**PROBLEM TO SOLVE:** The answer is an exact repeat of the entries below, with the pictures omitted.

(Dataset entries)
━━━

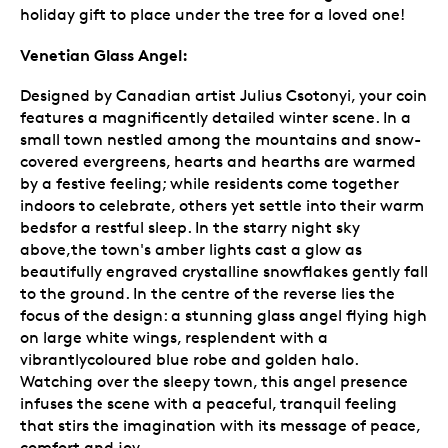
holiday gift to place under the tree for a loved one!
Venetian Glass Angel:
Designed by Canadian artist Julius Csotonyi, your coin
features a magnificently detailed winter scene. In a
small town nestled among the mountains and snow-
covered evergreens, hearts and hearths are warmed
by a festive feeling; while residents come together
indoors to celebrate, others yet settle into their warm
bedsfor a restful sleep. In the starry night sky
above,the town's amber lights cast a glow as
beautifully engraved crystalline snowflakes gently fall
to the ground. In the centre of the reverse lies the
focus of the design: a stunning glass angel flying high
on large white wings, resplendent with a
vibrantlycoloured blue robe and golden halo.
Watching over the sleepy town, this angel presence
infuses the scene with a peaceful, tranquil feeling
that stirs the imagination with its message of peace,
comfort and joy.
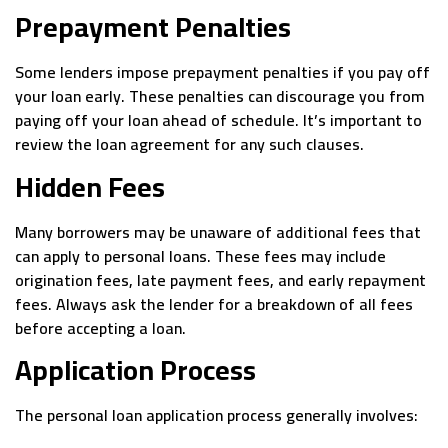
Prepayment Penalties
Some lenders impose prepayment penalties if you pay off
your loan early. These penalties can discourage you from
paying off your loan ahead of schedule. It’s important to
review the loan agreement for any such clauses.
Hidden Fees
Many borrowers may be unaware of additional fees that
can apply to personal loans. These fees may include
origination fees, late payment fees, and early repayment
fees. Always ask the lender for a breakdown of all fees
before accepting a loan.
Application Process
The personal loan application process generally involves:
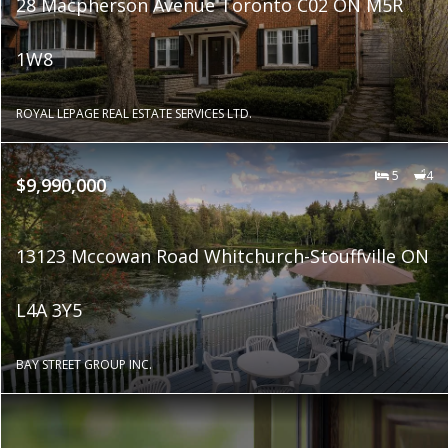
28 Macpherson Avenue Toronto C02 ON M5R
1W8
ROYAL LEPAGE REAL ESTATE SERVICES LTD.
5
4
$9,990,000
13123 Mccowan Road Whitchurch-Stouffville ON
L4A 3Y5
BAY STREET GROUP INC.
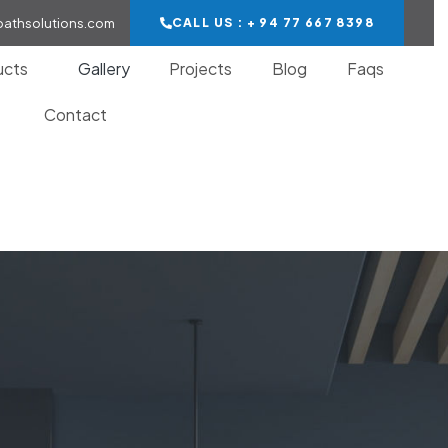
bathsolutions.com
CALL US : + 94 77 667 8398
ucts
Gallery
Projects
Blog
Faqs
Contact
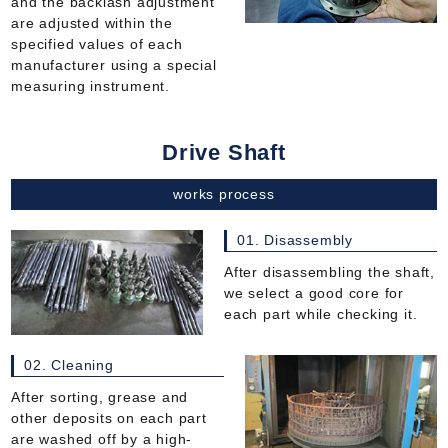
and the backlash adjustment
are adjusted within the
specified values of each
manufacturer using a special
measuring instrument.
Drive Shaft
works process
01. Disassembly
After disassembling the shaft,
we select a good core for
each part while checking it.
02. Cleaning
After sorting, grease and
other deposits on each part
are washed off by a high-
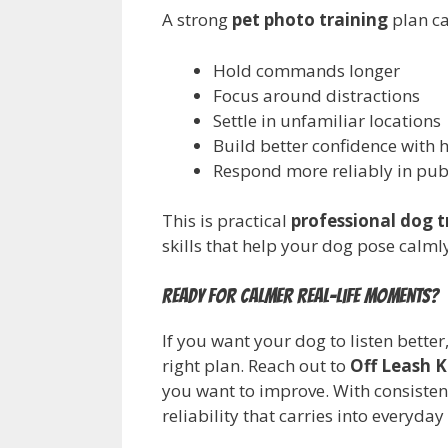
A strong
pet photo training
plan ca
Hold commands longer
Focus around distractions
Settle in unfamiliar locations
Build better confidence with 
Respond more reliably in pub
This is practical
professional dog t
skills that help your dog pose calml
Ready for calmer real-life moments?
If you want your dog to listen bette
right plan. Reach out to
Off Leash K
you want to improve. With consiste
reliability that carries into everyday 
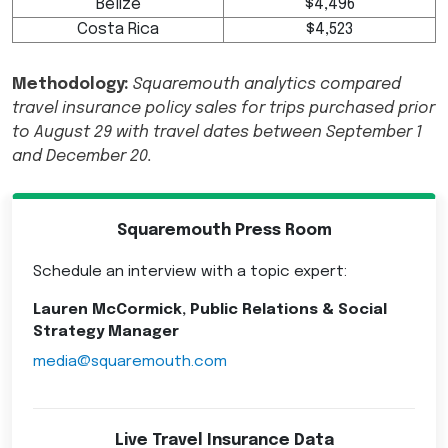
Belize
$4,496
Costa Rica
$4,523
Methodology:
Squaremouth analytics compared
travel insurance policy sales for trips purchased prior
to August 29 with travel dates between September 1
and
December 20.
Squaremouth Press Room
Schedule an interview with a topic expert:
Lauren McCormick, Public Relations & Social
Strategy Manager
media@squaremouth.com
Live Travel Insurance Data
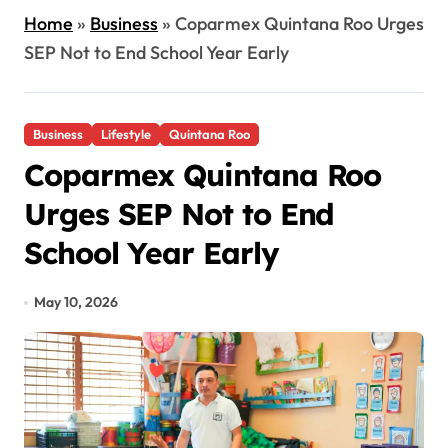
Home
»
Business
»
Coparmex Quintana Roo Urges
SEP Not to End School Year Early
Business
Lifestyle
Quintana Roo
Coparmex Quintana Roo
Urges SEP Not to End
School Year Early
May 10, 2026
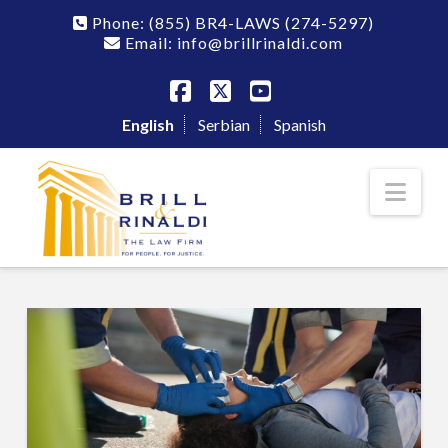
Phone:
(855) BR4-LAWS
(274-5297)
Email: info@brillrinaldi.com
Facebook
X
YouTube
English
Serbian
Spanish
Nav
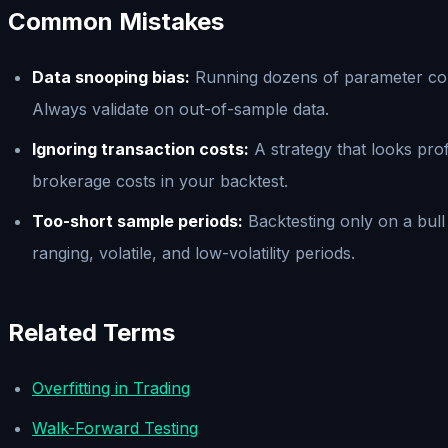
Common Mistakes
Data snooping bias:
Running dozens of parameter combi
Always validate on out-of-sample data.
Ignoring transaction costs:
A strategy that looks profi
brokerage costs in your backtest.
Too-short sample periods:
Backtesting only on a bull
ranging, volatile, and low-volatility periods.
Related Terms
Overfitting in Trading
Walk-Forward Testing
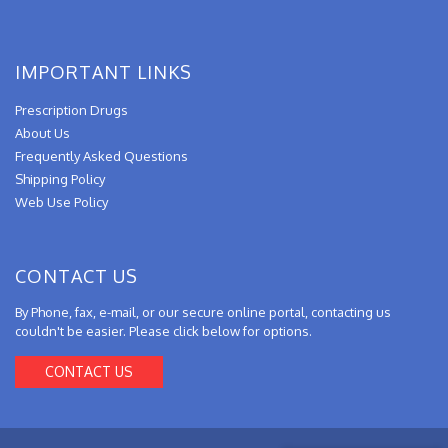
IMPORTANT LINKS
Prescription Drugs
About Us
Frequently Asked Questions
Shipping Policy
Web Use Policy
CONTACT US
By Phone, fax, e-mail, or our secure online portal, contacting us
couldn't be easier. Please click below for options.
CONTACT US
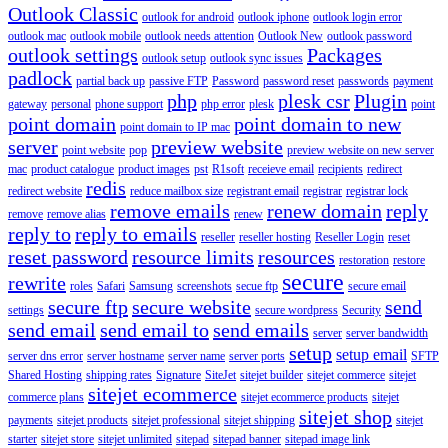
Outlook Classic
outlook for android
outlook iphone
outlook login error
outlook mac
outlook mobile
outlook needs attention
Outlook New
outlook password
outlook settings
Packages
outlook setup
outlook sync issues
padlock
partial back up
passive FTP
Password
password reset
passwords
payment
php
plesk csr
Plugin
gateway
personal
phone support
php error
plesk
point
point domain
point domain to new
point domain to IP mac
server
preview website
point website
pop
preview website on new server
mac
product catalogue
product images
pst
R1soft
receieve email
recipients
redirect
redis
redirect website
reduce mailbox size
registrant email
registrar
registrar lock
remove emails
renew domain
reply
remove
remove alias
renew
reply to
reply to emails
reseller
reseller hosting
Reseller Login
reset
reset password
resource limits
resources
restoration
restore
secure
rewrite
roles
Safari
Samsung
screenshots
secue ftp
secure email
secure ftp
secure website
send
settings
secure wordpress
Security
send email
send email to
send emails
server
server bandwidth
setup
setup email
server dns error
server hostname
server name
server ports
SFTP
Shared Hosting
shipping rates
Signature
SiteJet
sitejet builder
sitejet commerce
sitejet
sitejet ecommerce
commerce plans
sitejet ecommerce products
sitejet
sitejet shop
payments
sitejet products
sitejet professional
sitejet shipping
sitejet
starter
sitejet store
sitejet unlimited
sitepad
sitepad banner
sitepad image link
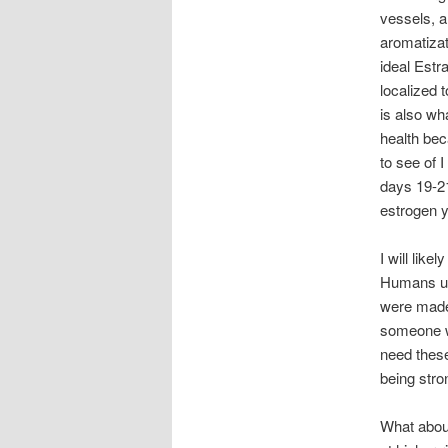
vessels, a
aromatizat
ideal Estra
localized 
is also wh
health bec
to see of 
days 19-21
estrogen y
I will like
Humans use
were made 
someone wh
need these 
being stro
What about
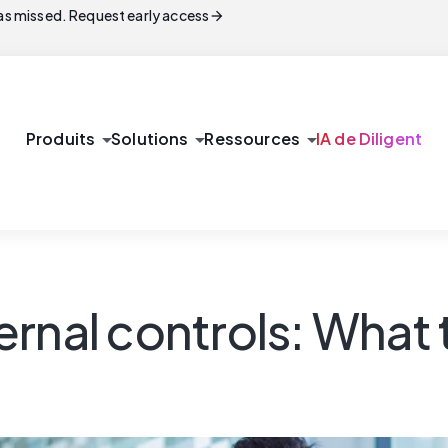
arrow_forward
s missed. Request early access
arrow_drop_down
arrow_drop_down
arrow_drop_down
Produits
Solutions
Ressources
IA de Diligent
rnal controls: What 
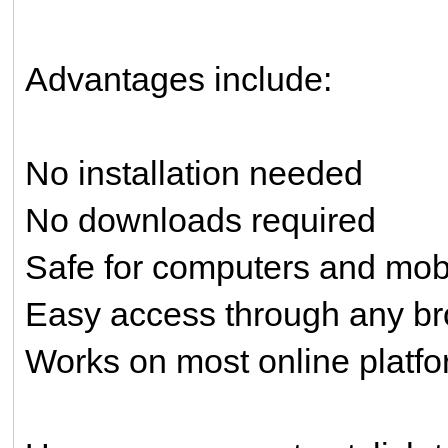
Advantages include:
No installation needed
No downloads required
Safe for computers and mob
Easy access through any b
Works on most online platf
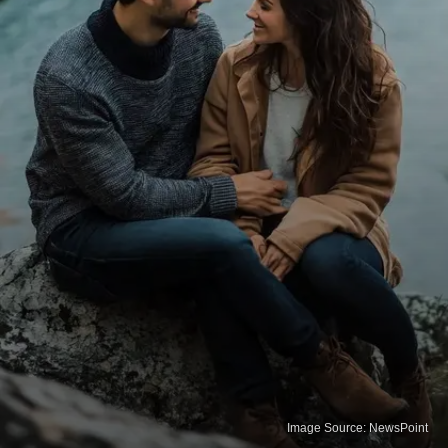
Image Source: NewsPoint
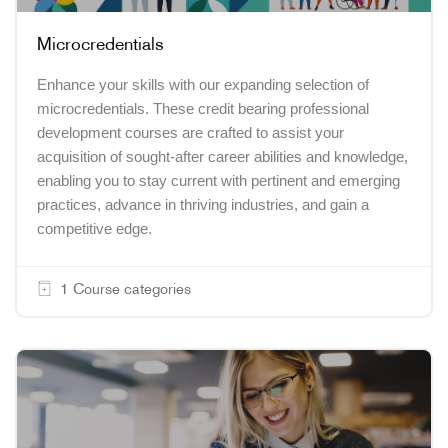
Microcredentials
Enhance your skills with our expanding selection of
microcredentials. These credit bearing professional
development courses are crafted to assist your
acquisition of sought-after career abilities and knowledge,
enabling you to stay current with pertinent and emerging
practices, advance in thriving industries, and gain a
competitive edge.
1 Course categories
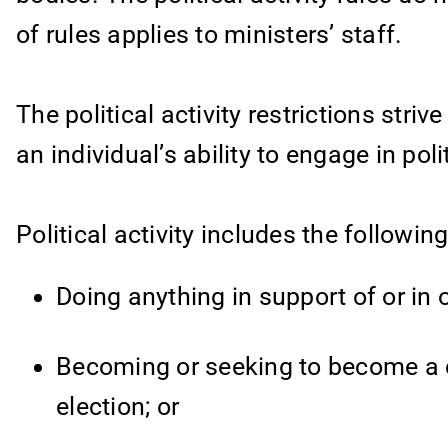
of rules applies to ministers’ staff.
The political activity restrictions striv
an individual’s ability to engage in polit
Political activity includes the following
Doing anything in support of or in o
Becoming or seeking to become a ca
election; or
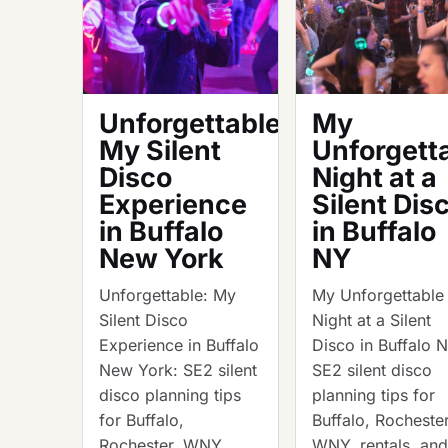
Unforgettable:
My
My Silent
Unforgett
Disco
Night at a
Experience
Silent Dis
in Buffalo
in Buffalo
New York
NY
Unforgettable: My
My Unforgettable
Silent Disco
Night at a Silent
Experience in Buffalo
Disco in Buffalo 
New York: SE2 silent
SE2 silent disco
disco planning tips
planning tips for
for Buffalo,
Buffalo, Rochester
Rochester, WNY,
WNY, rentals, an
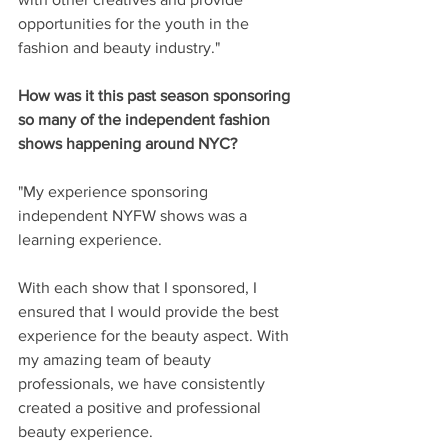
opportunities for the youth in the 
fashion and beauty industry."
How was it this past season sponsoring 
so many of the independent fashion 
shows happening around NYC? 
"My experience sponsoring 
independent NYFW shows was a 
learning experience. 
With each show that I sponsored, I 
ensured that I would provide the best 
experience for the beauty aspect. With 
my amazing team of beauty 
professionals, we have consistently 
created a positive and professional 
beauty experience. 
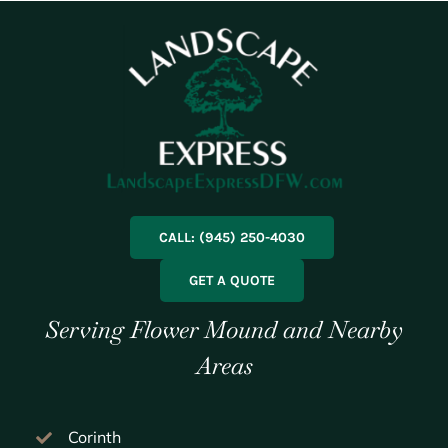
CALL: (945) 250-4030
GET A QUOTE
Serving Flower Mound and Nearby
Areas
Corinth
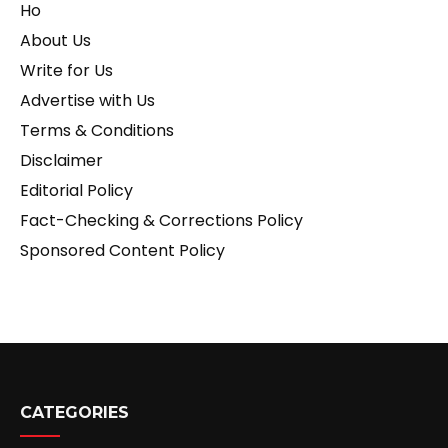
Ho
About Us
Write for Us
Advertise with Us
Terms & Conditions
Disclaimer
Editorial Policy
Fact-Checking & Corrections Policy
Sponsored Content Policy
CATEGORIES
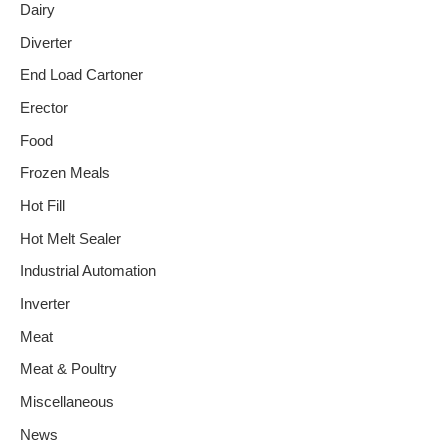
Dairy
Diverter
End Load Cartoner
Erector
Food
Frozen Meals
Hot Fill
Hot Melt Sealer
Industrial Automation
Inverter
Meat
Meat & Poultry
Miscellaneous
News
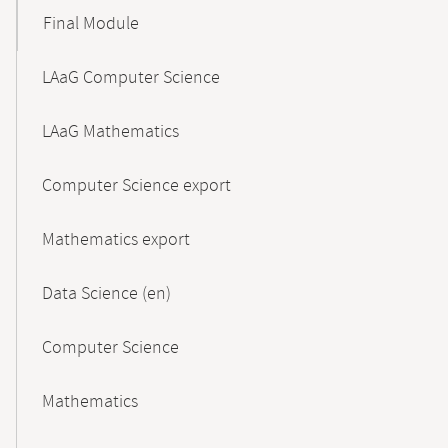
Final Module
LAaG Computer Science
LAaG Mathematics
Computer Science export
Mathematics export
Data Science (en)
Computer Science
Mathematics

━━━

**ANSWER:**
holiday gift to place under the tree for a loved one!
Venetian Glass Angel:
Designed by Canadian artist Julius Csotonyi, your coin
features a magnificently detailed winter scene. In a
small town nestled among the mountains and snow-
covered evergreens, hearts and hearths are warmed
by a festive feeling; while residents come together
indoors to celebrate, others yet settle into their warm
bedsfor a restful sleep. In the starry night sky
above,the town's amber lights cast a glow as
beautifully engraved crystalline snowflakes gently fall
to the ground. In the centre of the reverse lies the
focus of the design: a stunning glass angel flying high
on large white wings, resplendent with a
vibrantlycoloured blue robe and golden halo.
Watching over the sleepy town, this angel presence
infuses the scene with a peaceful, tranquil feeling
that stirs the imagination with its message of peace,
comfort and joy.
Prepayment Penalties
Some lenders impose prepayment penalties if you pay off
your loan early. These penalties can discourage you from
paying off your loan ahead of schedule. It’s important to
review the loan agreement for any such clauses.
Hidden Fees
Many borrowers may be unaware of additional fees that
can apply to personal loans. These fees may include
origination fees, late payment fees, and early repayment
fees. Always ask the lender for a breakdown of all fees
before accepting a loan.
Application Process
The personal loan application process generally involves:
28 Macpherson Avenue Toronto C02 ON M5R
1W8
ROYAL LEPAGE REAL ESTATE SERVICES LTD.
5
4
$9,990,000
13123 Mccowan Road Whitchurch-Stouffville ON
L4A 3Y5
BAY STREET GROUP INC.
bathsolutions.com
CALL US : + 94 77 667 8398
ucts
Gallery
Projects
Blog
Faqs
Contact
and the backlash adjustment
are adjusted within the
specified values of each
manufacturer using a special
measuring instrument.
Drive Shaft
works process
01. Disassembly
After disassembling the shaft,
we select a good core for
each part while checking it.
02. Cleaning
After sorting, grease and
other deposits on each part
are washed off by a high-
A strong
pet photo training
plan ca
Hold commands longer
Focus around distractions
Settle in unfamiliar locations
Build better confidence with 
Respond more reliably in pub
This is practical
professional dog t
skills that help your dog pose calml
Ready for calmer real-life moments?
If you want your dog to listen bette
right plan. Reach out to
Off Leash K
you want to improve. With consiste
reliability that carries into everyday 
Belize
$4,496
Costa Rica
$4,523
Methodology:
Squaremouth analytics compared
travel insurance policy sales for trips purchased prior
to August 29 with travel dates between September 1
and
December 20.
Squaremouth Press Room
Schedule an interview with a topic expert:
Lauren McCormick, Public Relations & Social
Strategy Manager
media@squaremouth.com
Live Travel Insurance Data
Home
»
Business
»
Coparmex Quintana Roo Urges
SEP Not to End School Year Early
Business
Lifestyle
Quintana Roo
Coparmex Quintana Roo
Urges SEP Not to End
School Year Early
May 10, 2026
Phone:
(855) BR4-LAWS
(274-5297)
Email: info@brillrinaldi.com
Facebook
X
YouTube
English
Serbian
Spanish
Nav
Common Mistakes
Data snooping bias:
Running dozens of parameter combi
Always validate on out-of-sample data.
Ignoring transaction costs:
A strategy that looks profi
brokerage costs in your backtest.
Too-short sample periods:
Backtesting only on a bull
ranging, volatile, and low-volatility periods.
Related Terms
Overfitting in Trading
Walk-Forward Testing
IMPORTANT LINKS
Prescription Drugs
About Us
Frequently Asked Questions
Shipping Policy
Web Use Policy
CONTACT US
By Phone, fax, e-mail, or our secure online portal, contacting us
couldn't be easier. Please click below for options.
CONTACT US
Outlook Classic
outlook for android
outlook iphone
outlook login error
outlook mac
outlook mobile
outlook needs attention
Outlook New
outlook password
outlook settings
Packages
outlook setup
outlook sync issues
padlock
partial back up
passive FTP
Password
password reset
passwords
payment
php
plesk csr
Plugin
gateway
personal
phone support
php error
plesk
point
point domain
point domain to new
point domain to IP mac
server
preview website
point website
pop
preview website on new server
mac
product catalogue
product images
pst
R1soft
receieve email
recipients
redirect
redis
redirect website
reduce mailbox size
registrant email
registrar
registrar lock
remove emails
renew domain
reply
remove
remove alias
renew
reply to
reply to emails
reseller
reseller hosting
Reseller Login
reset
reset password
resource limits
resources
restoration
restore
secure
rewrite
roles
Safari
Samsung
screenshots
secue ftp
secure email
secure ftp
secure website
send
settings
secure wordpress
Security
send email
send email to
send emails
server
server bandwidth
setup
setup email
server dns error
server hostname
server name
server ports
SFTP
Shared Hosting
shipping rates
Signature
SiteJet
sitejet builder
sitejet commerce
sitejet
sitejet ecommerce
commerce plans
sitejet ecommerce products
sitejet
sitejet shop
payments
sitejet products
sitejet professional
sitejet shipping
sitejet
starter
sitejet store
sitejet unlimited
sitepad
sitepad banner
sitepad image link
vessels, a
aromatizat
ideal Estra
localized 
is also wh
health bec
to see of 
days 19-21
estrogen y
I will like
Humans use
were made 
someone wh
need these 
being stro
What about
arrow_forward
s missed. Request early access
arrow_drop_down
arrow_drop_down
arrow_drop_down
Produits
Solutions
Ressources
IA de Diligent
rnal controls: What 
Advantages include:
No installation needed
No downloads required
Safe for computers and mob
Easy access through any b
Works on most online platf
Image Source: NewsPoint
Microcredentials
Enhance your skills with our expanding selection of
microcredentials. These credit bearing professional
development courses are crafted to assist your
acquisition of sought-after career abilities and knowledge,
enabling you to stay current with pertinent and emerging
practices, advance in thriving industries, and gain a
competitive edge.
1 Course categories
of rules applies to ministers’ staff.
The political activity restrictions striv
an individual’s ability to engage in polit
Political activity includes the following
Doing anything in support of or in o
Becoming or seeking to become a ca
election; or
Unforgettable:
My
My Silent
Unforgett
Disco
Night at a
Experience
Silent Dis
in Buffalo
in Buffalo
New York
NY
Unforgettable: My
My Unforgettable
Silent Disco
Night at a Silent
Experience in Buffalo
Disco in Buffalo 
New York: SE2 silent
SE2 silent disco
disco planning tips
planning tips for
for Buffalo,
Buffalo, Rochester
Rochester, WNY,
WNY, rentals, an
opportunities for the youth in the 
fashion and beauty industry."
How was it this past season sponsoring 
so many of the independent fashion 
shows happening around NYC? 
"My experience sponsoring 
independent NYFW shows was a 
learning experience. 
With each show that I sponsored, I 
ensured that I would provide the best 
experience for the beauty aspect. With 
my amazing team of beauty 
professionals, we have consistently 
created a positive and professional 
beauty experience. 
CALL: (945) 250-4030
GET A QUOTE
Serving Flower Mound and Nearby
Areas
Corinth
Ho
About Us
Write for Us
Advertise with Us
Terms & Conditions
Disclaimer
Editorial Policy
Fact-Checking & Corrections Policy
Sponsored Content Policy
CATEGORIES
Dairy
Diverter
End Load Cartoner
Erector
Food
Frozen Meals
Hot Fill
Hot Melt Sealer
Industrial Automation
Inverter
Meat
Meat & Poultry
Miscellaneous
News
Final Module
LAaG Computer Science
LAaG Mathematics
Computer Science export
Mathematics export
Data Science (en)
Computer Science
Mathematics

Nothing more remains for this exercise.